The United States incarcerates more of its people than any other nation on Earth. The United States has just 4 percent of the planet’s population, but 22 percent of it is imprisoned. U.S. prisons held fewer than 300,000 people in the early 1970s. Since then, that number has grown to more than 2.2 million, with 4.5 million more on probation or parole. The U.S. criminal justice system disproportionately impacts people of color--one out of every three black men will spend time behind bars--and LGBTQ+ people are disproportionately represented in the prison population. There is little support for returning citizens to rebuild their lives when they are released. Covid-19 and the immigration crisis have only exacerbated this emergency.

Volunteer

Become a pen pal, especially with someone who is LGBTQ. Let us know if you’re interested; CBST sometimes gets letters from incarcerated people, and we also find pen pals through Black and Pink.

You can help to ensure that no trans person at risk in NYC jails remains in detention before their trial by volunteering to post bail. CBST members have been trained to post – and have posted – bail, with funds contributed to the Emergency Release Fund (not your own money). Sign up to volunteer or contribute here.

Our Work

  • February 2019: CBST partnered with Witness to Mass Incarceration to provide suitcases to recently released individuals. Each suitcase costs $2,000, and provides a person newly released with basic necessities to help them as they reenter society, including clothes that fit, toiletries, a computer so that they can begin to look for work, and a community to welcome them as they begin this new journey.

  • March 2019: In conjunction with Etgar 36, Rabbi Sharon Kleinbaum and a group of nearly 40 CBST members rode the trail of the civil rights movement in the American South, concentrating on the sites and stories associated with Rev. Dr. Martin Luther King, Jr., from 1955 to 1968. In Montgomery, Alabama, the site of the iconic 1955 bus boycott, we visited two remarkable institutions created by Bryan Stevenson’s Equal Justice Initiative (EJI). His legal defense organization provides representation to people who have been illegally convicted, unfairly sentenced, or abused in state jails and prisons. The National Memorial for Peace and Justice is where EJI brings to light the horrific story of lynching in the South, and the Legacy Museum traces the history from enslavement to mass incarceration in the United States. Many of us returned from our journey inspired to deepen CBST’s social justice efforts in the area of mass incarceration and criminal justice reform. 

  • September 2019: CBST announced the Ending Mass Incarceration Team, our initiative to learn more about and work to end mass incarceration in the United States. 

  • October 2019: We held a discussion group on ending mass incarceration during the afternoon of Yom Kippur.

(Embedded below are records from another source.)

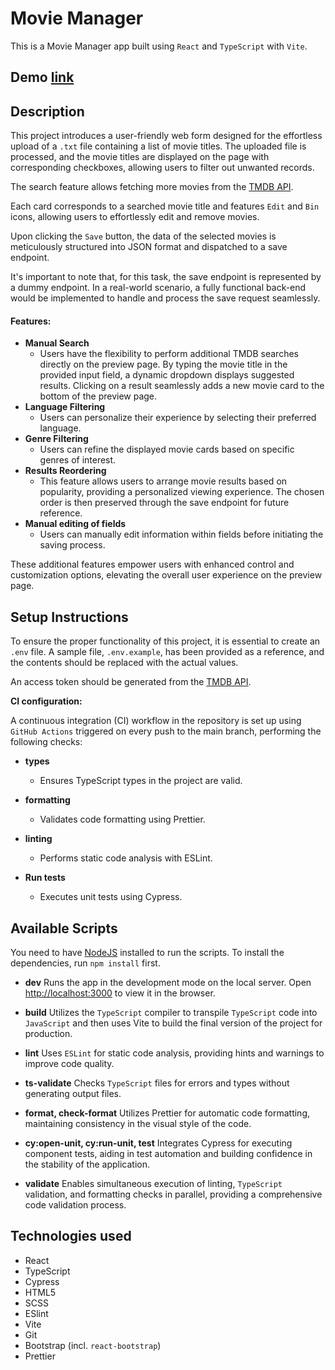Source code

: # Movie Manager

This is a Movie Manager app built using `React` and `TypeScript` with `Vite`.

## Demo [link](https://movie-manager-7fabc.web.app/)

## Description

This project introduces a user-friendly web form designed for the effortless upload of a `.txt` file containing a list of movie titles. The uploaded file is processed, and the movie titles are displayed on the page with corresponding checkboxes, allowing users to filter out unwanted records.

The search feature allows fetching more movies from the [TMDB API](https://developer.themoviedb.org/reference/search-movie).

Each card corresponds to a searched movie title and features `Edit` and `Bin` icons, allowing users to effortlessly edit and remove movies.

Upon clicking the `Save` button, the data of the selected movies is meticulously structured into JSON format and dispatched to a save endpoint.

It's important to note that, for this task, the save endpoint is represented by a dummy endpoint. In a real-world scenario, a fully functional back-end would be implemented to handle and process the save request seamlessly.

#### Features:

- **Manual Search**
  - Users have the flexibility to perform additional TMDB searches directly on the preview page. By typing the movie title in the provided input field, a dynamic dropdown displays suggested results. Clicking on a result seamlessly adds a new movie card to the bottom of the preview page.
- **Language Filtering**
  - Users can personalize their experience by selecting their preferred language.
- **Genre Filtering**
  - Users can refine the displayed movie cards based on specific genres of interest.
- **Results Reordering**
  - This feature allows users to arrange movie results based on popularity, providing a personalized viewing experience. The chosen order is then preserved through the save endpoint for future reference.
- **Manual editing of fields**
  - Users can manually edit information within fields before initiating the saving process.

These additional features empower users with enhanced control and customization options, elevating the overall user experience on the preview page.

## Setup Instructions

To ensure the proper functionality of this project, it is essential to create an `.env` file. A sample file, `.env.example`, has been provided as a reference, and the contents should be replaced with the actual values.

An access token should be generated from the [TMDB API](https://developer.themoviedb.org/docs/getting-started).

**CI configuration:**

A continuous integration (CI) workflow in the repository is set up using `GitHub Actions` triggered on every push to the main branch, performing the following checks:

- **types**

  - Ensures TypeScript types in the project are valid.

- **formatting**

  - Validates code formatting using Prettier.

- **linting**

  - Performs static code analysis with ESLint.

- **Run tests**
  - Executes unit tests using Cypress.

## Available Scripts

You need to have [NodeJS](https://nodejs.org/en/) installed to run the scripts. To install the dependencies, run `npm install` first.

- **dev**
  Runs the app in the development mode on the local server.
  Open [http://localhost:3000](http://localhost:3000) to view it in the browser.

- **build**
  Utilizes the `TypeScript` compiler to transpile `TypeScript` code into `JavaScript` and then uses Vite to build the final version of the project for production.

- **lint**
  Uses `ESLint` for static code analysis, providing hints and warnings to improve code quality.

- **ts-validate**
  Checks `TypeScript` files for errors and types without generating output files.

- **format, check-format**
  Utilizes Prettier for automatic code formatting, maintaining consistency in the visual style of the code.

- **cy:open-unit, cy:run-unit, test**
  Integrates Cypress for executing component tests, aiding in test automation and building confidence in the stability of the application.

- **validate**
  Enables simultaneous execution of linting, `TypeScript` validation, and formatting checks in parallel, providing a comprehensive code validation process.

## Technologies used

- React
- TypeScript
- Cypress
- HTML5
- SCSS
- ESlint
- Vite
- Git
- Bootstrap (incl. `react-bootstrap`)
- Prettier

  • November 2019: We read Bryan Stevenson’s book Just Mercy: A Story of Justice and Redemption and held a book discussion event. 

  • January 2020: We held a private screening of the film adaptation of Bryan Stevenson's best-selling book Just Mercy: A Story of Justice and Redemption. Following the screening, we discussed the film over light snacks.

  • March-April 2020: In response to the COVID-19 crisis, CBST supported residents of a domestic violence shelter in Harlem, coordinated by Movement for Family Power, and individuals newly released from Rikers, coordinated by Exodus Transitional Community (ETC) in partnership with Central Synagogue and Congregation Beth Elohim. You can still purchase items needed by these organizations by going to their wish lists on Amazon: here for the domestic violence shelter and here for ETC.

  • May 2020: CBST members joined the Osborne Association as both panelists and “cheerleaders”  for their Virtual Career Day for teens and young adults (ages 13-25) whose parents are currently or formerly incarcerated. 

  • July 2020: We held a panel discussion on the documentary College Behind Bars with Bard Prison Initiative (BPI) graduates Tamika Graham and Dyjuan Tatro and BPI founder and executive director Max Kenner, moderated by our own Rabbi Marisa James.  If you weren't able to attend, you can watch a recording here and donate to BPI here.

We highly recommend the resources that T’ruah has collected and created for Jewish communities working to end mass incarceration.